I can hear the hopefulness in my own voice. It’s pathetic really. That’s what I was so excited about? That’s the progress I couldn’t wait to tell her?
“Oh, and she didn’t need to be suctioned that whole time.” I’m saying this, but all I’m thinking about is how pretty Dr. Bell must have been as a teenager, how all the boys probably had crushes on her and all the teachers adored her and all the girls wanted to be just like her. Even the way she holds that pen. She’s so poised and confident. That’s why I say she could be in one of those mommy magazines.
“Still three or four times an hour on average?” Dr. Bell’s looking at me, and I have to rewind what I just heard to figure out she’s asking me how often I suction Natalie these days.
“Yeah, about that. It gets worse after she eats.”
“Immediately after?”
“No, about half an hour.”
“So you give her a tube feeding, and then about thirty minutes after that is when she needs the most suctioning?” Now you know what I mean when I described her as being thorough.
“Yeah. That’s about right.” I like this conversation, this back and forth we’re having. I realize I don’t have anyone in my life to just sit down and talk with.
“Now tell me about her eating habits. She’s still taking 95 mLs six times a day?”

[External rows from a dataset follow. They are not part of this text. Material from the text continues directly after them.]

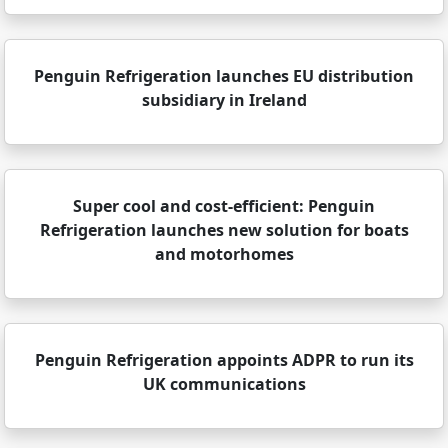
Penguin Refrigeration launches EU distribution
subsidiary in Ireland
Super cool and cost-efficient: Penguin
Refrigeration launches new solution for boats
and motorhomes
Penguin Refrigeration appoints ADPR to run its
UK communications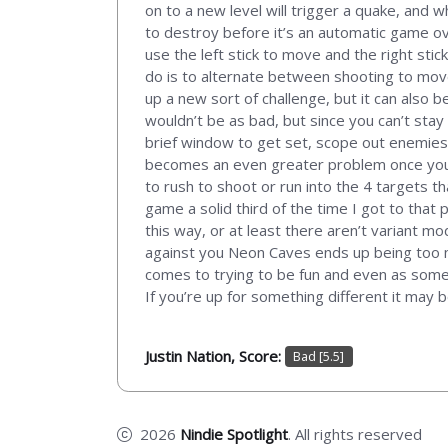
on to a new level will trigger a quake, and w
to destroy before it’s an automatic game ove
use the left stick to move and the right st
do is to alternate between shooting to move,
up a new sort of challenge, but it can also b
wouldn’t be as bad, but since you can’t stay 
brief window to get set, scope out enemies,
becomes an even greater problem once you g
to rush to shoot or run into the 4 targets th
game a solid third of the time I got to that
this way, or at least there aren’t variant m
against you Neon Caves ends up being too mu
comes to trying to be fun and even as someo
If you’re up for something different it may 
Justin Nation, Score:
Bad [5.5]
2026
Nindie Spotlight
. All rights reserved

“Yeah.” I’m amazed at the way she remembers the number without looking at Natalie’s chart.
“Well, let’s go ahead and increase that to 105 mLs. See if we can get her weight up some more. And those six feedings, is that spread out just through the day, or does she need a snack at night too?”
I love the way she talks about Natalie as if my baby understands concepts like snacks or hunger. With the G-tube, she doesn’t even have to be awake to get fed. In fact, most of the time she’s dead to the world.

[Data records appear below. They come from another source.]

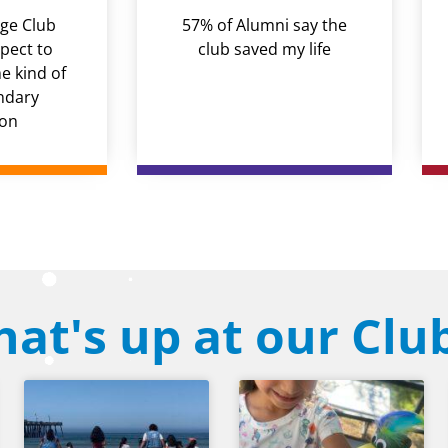
ge Club
57% of Alumni say the
pect to
club saved my life
 kind of
ndary
ion
at's up at our Clu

“She gets a feeding at night, but that’s just because it’s the schedule she’s on.”
Dr. Bell nods. I wish I could have her over to my house. I have the feeling that if she saw Natalie there, she’d be even more understanding. More sympathetic. I want to sit with her in my living room over coffee. Talk about our jerky ex-boyfriends or what med school was like. I don’t even know if doctors still have to practice on corpses or not. There’s no way I can picture her covered in sweat and grime and dissecting some dead stiff.

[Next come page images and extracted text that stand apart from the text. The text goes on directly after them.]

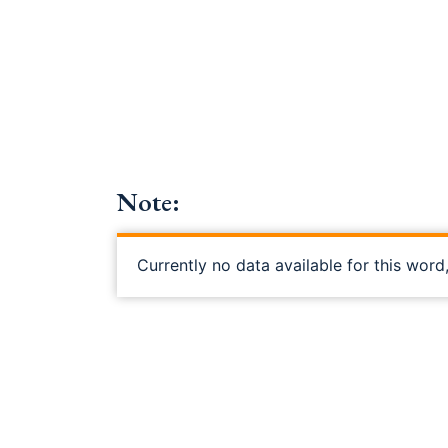
Note:
Currently no data available for this word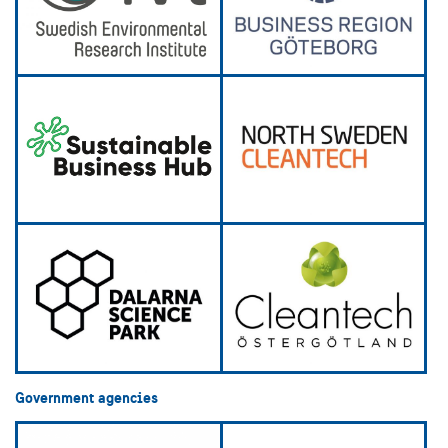
Government agencies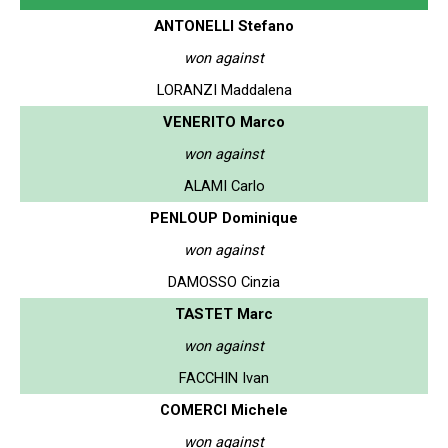
ANTONELLI Stefano
won against
LORANZI Maddalena
VENERITO Marco
won against
ALAMI Carlo
PENLOUP Dominique
won against
DAMOSSO Cinzia
TASTET Marc
won against
FACCHIN Ivan
COMERCI Michele
won against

Dr. Bell’s writing on the chart. “Let’s try this. Let’s stick with six feedings a day, but let’s do them every three hours starting first thing in the morning. I want you to try it and call me Friday to let me know how she’s handling it. What I’m hoping is it will give you a chance to sleep straight through the night for a change.”
She looks at me with so much compassion that I wouldn’t tell her that my mother-in-law takes care of the night feedings even if I had to testify under oath.
“And what about you?” Dr. Bell asks me. “Are you getting the support you need? It’s not easy to ask for help, I know that, but sometimes it’s the best thing you can do for you and your baby.”
Now she sounds like she could write a mommy magazine article in addition to modeling for one. It’s kind of funny in a sad way how she thinks that my biggest problem is not having enough help.
“We’re managing ok.”
“I know it’s a lot of work,” she says with a soft smile, “but it’s really paying off. I don’t know if Barb told you, but she’s gained four ounces since last time she was here. I think increasing the formula’s going to help a lot too. Good job, Mom.”
I’m pretty used to medical professionals calling me mom by this point. That’s basically all I went by with the nurses in the NICU. But part of me’s afraid I’m about to say something really cheesy like Call me Tiff. It’s what my friends do. Thankfully, Dr. Bell turns those kind eyes away and writes something on her clipboard.
“Just hang in there. This new schedule will hopefully get you some of that rest you need. And don’t forget, it’s perfectly fine to take a nap. I know some parents in your situation get nervous about that, but that’s why we got you the apnea monitor.”
I meet her smile this time and decide then and there that I’m not going to bring up the DNR today. Dr. Bell thinks I’m doing a good job. I’m not about to burst her bubble.